Monday, March 29, 2010

Sunday Dinner: Six-Layer Dish

I was tempted to make Seven-Layer Salad with the Six-Layer Dish, but in reality it duplicated meat from the casserole and richness from dessert, so I gave up the silliness. I made a Lemon Sponge Pie. Lemon Sponge is a PA Dutchy thing, with meringue folded into a lemon custard part and baked.



So, what I made was a simple salad of spinach, watercress, and mushrooms with honey-mustard dressing. By the way, do you know how easy it is to make honey-mustard salad dressing? I mix equal parts honey and mustard with enough olive oil to make it pourable. Done! I usually use a good brown or dijon mustard, not just the common yellow hot dog mustard.

Saturday:
-thawed ground beef
-made Lemon Sponge Pie

Sunday morning:
-assembled Six-Layer Dish, set on timed bake
-washed salad greens and put them in a dishtowel in fridge

Sunday noon:
-set table
-sliced mushrooms into salad
-made honey-mustard dressing

I make that breakdown of tasks so that you can see how you could tweak it. Depending on your family or what time you get home from church (or wherever - you can apply these principles to other occasions), you could do everything ahead of time, even setting the table. Or you might realize you have enough time to make the salad when you got home.



My husband told Ben to eat his salad with his fingers - almost-2-year-olds don't have the fork skills for salad. Ben happily dipped the leaves in honey-mustard and ate a lot. He has picked up this funny habit of calling all meat "hot dog" which is very ironic, considering we're rather snooty about such junk at our house (big exception: roasted over a fire) and I'm not sure where he ever ate or named a hot dog! So while he was eating the Sunday dinner yesterday, he kept looking up and piping with perfect enunciation, "hot dog."


Six-Layer Dish - a real workhorse for plan ahead meals (from More with Less)

Layer in order given in 2 qt. greased casserole or Dutch oven. Season each layer with salt and pepper.

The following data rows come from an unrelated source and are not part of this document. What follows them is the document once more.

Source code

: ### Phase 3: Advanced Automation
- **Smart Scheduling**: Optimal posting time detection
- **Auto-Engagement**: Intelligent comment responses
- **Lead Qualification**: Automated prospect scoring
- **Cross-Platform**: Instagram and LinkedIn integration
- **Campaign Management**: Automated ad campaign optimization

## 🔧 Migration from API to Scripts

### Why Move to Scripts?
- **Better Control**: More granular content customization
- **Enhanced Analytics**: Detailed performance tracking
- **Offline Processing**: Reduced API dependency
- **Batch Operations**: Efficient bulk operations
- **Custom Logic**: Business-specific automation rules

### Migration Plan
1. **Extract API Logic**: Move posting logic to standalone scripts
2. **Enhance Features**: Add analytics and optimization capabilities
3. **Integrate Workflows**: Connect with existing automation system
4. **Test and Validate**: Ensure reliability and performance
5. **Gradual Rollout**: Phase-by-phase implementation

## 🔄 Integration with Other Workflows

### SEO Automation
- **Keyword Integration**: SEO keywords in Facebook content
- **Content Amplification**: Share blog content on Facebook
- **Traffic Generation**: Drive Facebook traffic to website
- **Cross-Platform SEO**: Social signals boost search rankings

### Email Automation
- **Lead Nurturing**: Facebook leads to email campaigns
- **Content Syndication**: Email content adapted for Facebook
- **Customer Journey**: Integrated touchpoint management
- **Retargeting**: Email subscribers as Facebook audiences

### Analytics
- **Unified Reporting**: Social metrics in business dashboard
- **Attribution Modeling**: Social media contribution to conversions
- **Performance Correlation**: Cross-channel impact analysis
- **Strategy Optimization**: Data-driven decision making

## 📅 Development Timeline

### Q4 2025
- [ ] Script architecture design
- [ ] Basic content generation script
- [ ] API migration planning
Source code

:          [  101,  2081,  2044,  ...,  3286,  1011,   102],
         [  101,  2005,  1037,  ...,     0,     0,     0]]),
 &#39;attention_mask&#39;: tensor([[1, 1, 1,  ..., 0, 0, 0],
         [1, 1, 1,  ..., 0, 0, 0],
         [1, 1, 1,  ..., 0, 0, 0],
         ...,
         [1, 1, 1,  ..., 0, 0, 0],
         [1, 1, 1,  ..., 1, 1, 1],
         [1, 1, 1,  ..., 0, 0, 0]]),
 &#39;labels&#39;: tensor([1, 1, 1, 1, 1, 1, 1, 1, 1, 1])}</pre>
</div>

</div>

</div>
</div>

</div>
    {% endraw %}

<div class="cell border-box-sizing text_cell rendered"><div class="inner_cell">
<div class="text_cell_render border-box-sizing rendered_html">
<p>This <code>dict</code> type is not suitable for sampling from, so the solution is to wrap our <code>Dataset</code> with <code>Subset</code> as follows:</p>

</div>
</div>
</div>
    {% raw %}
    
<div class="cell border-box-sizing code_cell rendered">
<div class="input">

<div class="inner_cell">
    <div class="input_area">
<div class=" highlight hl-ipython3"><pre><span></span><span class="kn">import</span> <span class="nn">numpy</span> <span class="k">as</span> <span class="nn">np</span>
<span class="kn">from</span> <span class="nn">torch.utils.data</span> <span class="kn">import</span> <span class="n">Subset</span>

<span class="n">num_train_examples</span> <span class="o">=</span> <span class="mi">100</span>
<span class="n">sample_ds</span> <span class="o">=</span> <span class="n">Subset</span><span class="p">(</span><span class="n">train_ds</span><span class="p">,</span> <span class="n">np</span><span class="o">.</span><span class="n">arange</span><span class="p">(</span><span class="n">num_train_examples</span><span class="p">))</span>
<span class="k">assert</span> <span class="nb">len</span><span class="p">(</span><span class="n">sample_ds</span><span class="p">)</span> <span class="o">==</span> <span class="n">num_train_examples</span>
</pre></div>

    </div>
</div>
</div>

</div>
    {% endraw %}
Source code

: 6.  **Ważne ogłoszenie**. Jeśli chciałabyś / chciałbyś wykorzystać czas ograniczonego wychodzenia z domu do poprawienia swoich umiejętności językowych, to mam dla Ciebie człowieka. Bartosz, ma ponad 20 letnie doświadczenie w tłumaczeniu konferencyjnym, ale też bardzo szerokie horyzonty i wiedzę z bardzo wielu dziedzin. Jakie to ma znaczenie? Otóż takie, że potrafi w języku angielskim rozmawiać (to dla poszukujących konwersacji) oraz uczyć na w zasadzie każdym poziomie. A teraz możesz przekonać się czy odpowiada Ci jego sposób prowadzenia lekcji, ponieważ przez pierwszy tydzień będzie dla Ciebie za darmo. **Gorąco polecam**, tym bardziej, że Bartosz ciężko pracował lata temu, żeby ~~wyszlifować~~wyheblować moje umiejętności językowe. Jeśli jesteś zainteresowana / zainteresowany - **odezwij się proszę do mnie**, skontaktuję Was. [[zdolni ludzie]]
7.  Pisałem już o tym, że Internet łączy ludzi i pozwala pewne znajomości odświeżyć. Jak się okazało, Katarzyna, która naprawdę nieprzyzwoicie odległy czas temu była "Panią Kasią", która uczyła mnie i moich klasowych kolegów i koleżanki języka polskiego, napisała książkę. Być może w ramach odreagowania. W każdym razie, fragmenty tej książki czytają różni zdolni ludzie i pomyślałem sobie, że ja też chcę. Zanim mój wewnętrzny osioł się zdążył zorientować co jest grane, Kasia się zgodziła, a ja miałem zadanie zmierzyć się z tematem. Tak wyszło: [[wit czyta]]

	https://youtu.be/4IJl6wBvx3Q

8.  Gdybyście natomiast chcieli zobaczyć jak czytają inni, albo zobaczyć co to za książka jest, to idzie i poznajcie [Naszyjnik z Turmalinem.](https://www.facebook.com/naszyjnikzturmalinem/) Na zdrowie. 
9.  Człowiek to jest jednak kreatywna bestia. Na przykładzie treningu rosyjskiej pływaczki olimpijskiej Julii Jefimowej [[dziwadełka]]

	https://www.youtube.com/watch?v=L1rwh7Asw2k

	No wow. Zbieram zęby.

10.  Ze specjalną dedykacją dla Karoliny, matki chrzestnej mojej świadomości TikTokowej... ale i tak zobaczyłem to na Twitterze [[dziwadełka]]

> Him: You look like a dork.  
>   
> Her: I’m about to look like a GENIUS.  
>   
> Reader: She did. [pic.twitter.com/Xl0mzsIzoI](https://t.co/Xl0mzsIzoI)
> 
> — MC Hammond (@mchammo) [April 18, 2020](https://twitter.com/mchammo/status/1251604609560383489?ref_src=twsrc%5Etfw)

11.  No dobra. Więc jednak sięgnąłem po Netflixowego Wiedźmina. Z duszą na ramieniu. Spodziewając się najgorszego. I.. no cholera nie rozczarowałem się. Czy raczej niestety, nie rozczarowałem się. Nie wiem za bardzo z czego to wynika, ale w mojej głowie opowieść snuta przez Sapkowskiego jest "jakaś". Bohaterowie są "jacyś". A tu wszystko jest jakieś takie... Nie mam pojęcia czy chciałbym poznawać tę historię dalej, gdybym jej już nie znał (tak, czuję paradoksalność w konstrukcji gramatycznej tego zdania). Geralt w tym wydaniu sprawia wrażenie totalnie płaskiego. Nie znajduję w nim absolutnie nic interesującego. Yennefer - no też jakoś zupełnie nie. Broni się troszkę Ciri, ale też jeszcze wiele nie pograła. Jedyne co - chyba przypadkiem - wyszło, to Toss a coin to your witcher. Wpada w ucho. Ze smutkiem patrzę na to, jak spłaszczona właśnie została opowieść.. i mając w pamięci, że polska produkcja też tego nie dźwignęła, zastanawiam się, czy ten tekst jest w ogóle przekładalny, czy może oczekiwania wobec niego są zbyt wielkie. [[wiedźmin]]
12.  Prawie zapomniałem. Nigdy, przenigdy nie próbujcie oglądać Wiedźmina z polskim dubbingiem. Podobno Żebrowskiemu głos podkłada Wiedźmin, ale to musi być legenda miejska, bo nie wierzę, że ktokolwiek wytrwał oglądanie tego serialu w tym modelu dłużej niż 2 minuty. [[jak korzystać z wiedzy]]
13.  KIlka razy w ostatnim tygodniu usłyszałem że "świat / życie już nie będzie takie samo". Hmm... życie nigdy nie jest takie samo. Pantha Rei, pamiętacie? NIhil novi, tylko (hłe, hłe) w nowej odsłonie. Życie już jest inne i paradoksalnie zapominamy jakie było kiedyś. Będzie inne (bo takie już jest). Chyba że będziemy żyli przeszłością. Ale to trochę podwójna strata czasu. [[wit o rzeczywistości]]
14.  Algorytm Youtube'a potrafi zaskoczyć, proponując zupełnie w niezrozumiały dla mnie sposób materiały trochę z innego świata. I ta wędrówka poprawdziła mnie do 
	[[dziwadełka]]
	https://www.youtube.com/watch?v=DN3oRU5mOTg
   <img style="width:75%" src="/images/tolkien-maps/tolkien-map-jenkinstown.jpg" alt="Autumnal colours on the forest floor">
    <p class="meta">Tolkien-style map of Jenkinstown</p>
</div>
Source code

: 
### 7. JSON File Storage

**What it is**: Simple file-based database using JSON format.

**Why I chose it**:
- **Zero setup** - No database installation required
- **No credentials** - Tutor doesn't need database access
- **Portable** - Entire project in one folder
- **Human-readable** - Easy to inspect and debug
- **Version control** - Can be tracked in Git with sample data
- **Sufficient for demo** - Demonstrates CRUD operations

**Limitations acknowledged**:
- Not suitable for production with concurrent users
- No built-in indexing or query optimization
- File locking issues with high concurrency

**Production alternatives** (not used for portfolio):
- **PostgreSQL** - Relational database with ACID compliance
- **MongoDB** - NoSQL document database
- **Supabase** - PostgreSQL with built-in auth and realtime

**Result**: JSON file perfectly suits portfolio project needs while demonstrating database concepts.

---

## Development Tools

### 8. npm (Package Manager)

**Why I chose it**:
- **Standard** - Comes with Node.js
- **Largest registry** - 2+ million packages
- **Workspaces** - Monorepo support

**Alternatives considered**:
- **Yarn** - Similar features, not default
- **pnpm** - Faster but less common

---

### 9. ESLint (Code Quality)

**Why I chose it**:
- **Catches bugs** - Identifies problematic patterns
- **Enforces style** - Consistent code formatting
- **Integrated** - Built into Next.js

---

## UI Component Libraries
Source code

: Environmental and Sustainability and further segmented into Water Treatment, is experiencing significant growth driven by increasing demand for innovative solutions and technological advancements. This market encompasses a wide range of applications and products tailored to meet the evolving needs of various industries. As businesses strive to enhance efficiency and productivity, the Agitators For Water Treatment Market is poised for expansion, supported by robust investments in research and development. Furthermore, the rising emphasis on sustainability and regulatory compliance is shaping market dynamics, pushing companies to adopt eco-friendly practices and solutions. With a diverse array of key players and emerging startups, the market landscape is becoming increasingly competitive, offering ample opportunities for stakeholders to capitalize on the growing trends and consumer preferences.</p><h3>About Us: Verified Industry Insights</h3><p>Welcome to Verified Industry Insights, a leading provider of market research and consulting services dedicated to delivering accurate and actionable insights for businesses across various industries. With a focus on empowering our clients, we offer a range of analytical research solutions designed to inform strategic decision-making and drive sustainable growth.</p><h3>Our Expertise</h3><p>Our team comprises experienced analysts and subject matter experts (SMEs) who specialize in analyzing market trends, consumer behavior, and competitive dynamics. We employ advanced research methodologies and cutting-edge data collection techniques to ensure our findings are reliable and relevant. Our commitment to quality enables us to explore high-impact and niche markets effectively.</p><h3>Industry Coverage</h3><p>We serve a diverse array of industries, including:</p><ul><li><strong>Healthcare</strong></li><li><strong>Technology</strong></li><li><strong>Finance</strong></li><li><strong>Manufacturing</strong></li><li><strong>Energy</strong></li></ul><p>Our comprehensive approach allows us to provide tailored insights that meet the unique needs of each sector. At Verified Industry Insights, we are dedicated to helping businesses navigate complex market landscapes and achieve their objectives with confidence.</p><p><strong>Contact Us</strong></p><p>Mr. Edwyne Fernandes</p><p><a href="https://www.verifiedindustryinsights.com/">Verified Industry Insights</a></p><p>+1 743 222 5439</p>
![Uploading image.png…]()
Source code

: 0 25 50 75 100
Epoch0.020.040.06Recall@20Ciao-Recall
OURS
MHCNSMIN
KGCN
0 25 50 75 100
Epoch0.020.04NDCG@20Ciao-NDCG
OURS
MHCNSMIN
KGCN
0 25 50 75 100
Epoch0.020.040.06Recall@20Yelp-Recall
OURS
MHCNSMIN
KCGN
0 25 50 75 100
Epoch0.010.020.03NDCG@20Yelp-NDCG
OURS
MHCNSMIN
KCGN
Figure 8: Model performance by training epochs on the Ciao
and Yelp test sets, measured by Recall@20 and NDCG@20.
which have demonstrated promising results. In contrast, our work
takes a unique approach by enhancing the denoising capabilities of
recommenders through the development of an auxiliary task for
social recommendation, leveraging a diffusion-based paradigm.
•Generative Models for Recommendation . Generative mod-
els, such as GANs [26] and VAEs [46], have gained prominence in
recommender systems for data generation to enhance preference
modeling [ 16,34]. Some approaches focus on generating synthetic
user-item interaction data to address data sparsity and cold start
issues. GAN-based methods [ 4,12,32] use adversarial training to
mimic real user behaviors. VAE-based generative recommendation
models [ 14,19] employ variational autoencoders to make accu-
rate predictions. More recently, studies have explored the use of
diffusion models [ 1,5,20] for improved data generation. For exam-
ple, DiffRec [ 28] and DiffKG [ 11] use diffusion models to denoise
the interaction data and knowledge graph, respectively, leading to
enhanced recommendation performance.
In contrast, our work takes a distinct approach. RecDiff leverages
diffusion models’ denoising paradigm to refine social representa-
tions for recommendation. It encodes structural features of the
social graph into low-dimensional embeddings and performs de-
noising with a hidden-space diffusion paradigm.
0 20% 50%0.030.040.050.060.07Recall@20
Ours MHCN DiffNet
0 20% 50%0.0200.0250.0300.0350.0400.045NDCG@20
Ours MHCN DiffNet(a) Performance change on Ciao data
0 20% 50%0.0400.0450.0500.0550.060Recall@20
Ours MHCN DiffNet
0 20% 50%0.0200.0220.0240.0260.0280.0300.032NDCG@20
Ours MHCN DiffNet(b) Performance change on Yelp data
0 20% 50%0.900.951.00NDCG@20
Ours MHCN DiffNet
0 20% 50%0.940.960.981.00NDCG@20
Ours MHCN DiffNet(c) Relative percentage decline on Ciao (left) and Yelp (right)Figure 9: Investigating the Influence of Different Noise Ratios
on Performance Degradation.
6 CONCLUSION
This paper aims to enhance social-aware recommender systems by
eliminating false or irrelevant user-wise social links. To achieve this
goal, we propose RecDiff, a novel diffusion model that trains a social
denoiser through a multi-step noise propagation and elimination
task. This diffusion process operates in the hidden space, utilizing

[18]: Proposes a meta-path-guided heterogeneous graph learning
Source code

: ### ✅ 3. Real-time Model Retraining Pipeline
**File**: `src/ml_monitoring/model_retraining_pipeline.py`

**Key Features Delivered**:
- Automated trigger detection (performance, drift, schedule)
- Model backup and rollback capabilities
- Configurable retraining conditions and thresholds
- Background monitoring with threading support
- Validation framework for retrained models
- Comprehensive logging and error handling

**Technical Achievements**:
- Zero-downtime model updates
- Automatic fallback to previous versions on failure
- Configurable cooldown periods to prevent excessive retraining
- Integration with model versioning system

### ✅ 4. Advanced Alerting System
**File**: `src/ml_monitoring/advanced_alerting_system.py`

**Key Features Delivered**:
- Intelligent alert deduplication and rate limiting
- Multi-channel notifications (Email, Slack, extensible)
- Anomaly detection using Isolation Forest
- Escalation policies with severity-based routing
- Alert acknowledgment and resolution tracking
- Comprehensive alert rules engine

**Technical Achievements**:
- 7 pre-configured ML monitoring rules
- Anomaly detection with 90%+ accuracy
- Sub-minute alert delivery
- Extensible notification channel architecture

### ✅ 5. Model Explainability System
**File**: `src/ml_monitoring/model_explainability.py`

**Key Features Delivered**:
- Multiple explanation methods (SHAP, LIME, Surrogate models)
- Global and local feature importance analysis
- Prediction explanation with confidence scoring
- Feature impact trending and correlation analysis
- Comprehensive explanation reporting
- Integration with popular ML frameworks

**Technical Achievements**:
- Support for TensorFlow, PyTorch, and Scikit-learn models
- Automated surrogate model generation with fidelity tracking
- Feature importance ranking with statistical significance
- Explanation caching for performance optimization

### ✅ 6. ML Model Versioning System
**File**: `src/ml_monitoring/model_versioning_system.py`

2-3 medium potatoes, sliced
2-3 medium carrots, sliced
1/3 c. uncooked white rice
2 small onions, sliced
1 lb. ground beef or sausage or ham or scraps of meat
4 cups canned tomatoes, broken up with hands, with juice
1-2 Tbs. brown sugar, sprinkled over

Bake at 300 for 2.5 hours, uncovered.

An option listed in the cookbook that I haven't used is to put a cup of drained cooked kidney beans in before the meat. I have increased the vegetables sometimes and decreased the meat, using scraps of ham or proscuitto. One time I added some cabbage instead of the carrots and yesterday my potatoes were rather shrimpy, so I added a turnip. I made this casserole one time when tomatoes were in season and sliced a tomato on top and then used 3 cups tomato juice. In the same season, I put in a few layers of fresh basil leaves. I have thought of adding minced garlic, too.

5 comments:

Christian - Modobject@Home said...

Sounds like a delicious and easy meal. I'm curious, do you pre-cook the meat before putting it in the pot to bake?

I love fresh spinach with homemade dressing... and at ages 4 and 7 my boys can *still* be caught eating salad greens with their fingers. Whatever it takes to get it down!

Margo said...

Christian, no need to pre-cook the meat. I look for simple recipes, especially for Sunday dinner!

Jennifer Jo said...

Val just posted about this recipe...

http://bit.ly/bCfVlj

Beth said...

Really enjoy your food talk :-)

I'm all over the honey mustard homemade - that is one of my husband's favorite dressings and now that I'm reading the ingredient labels more closely on bottled dressings - EEK!

Made your potato salad (or Aunt Linda's, rather?) - YUMMM!

Margo said...

Beth, so glad you liked the potato salad!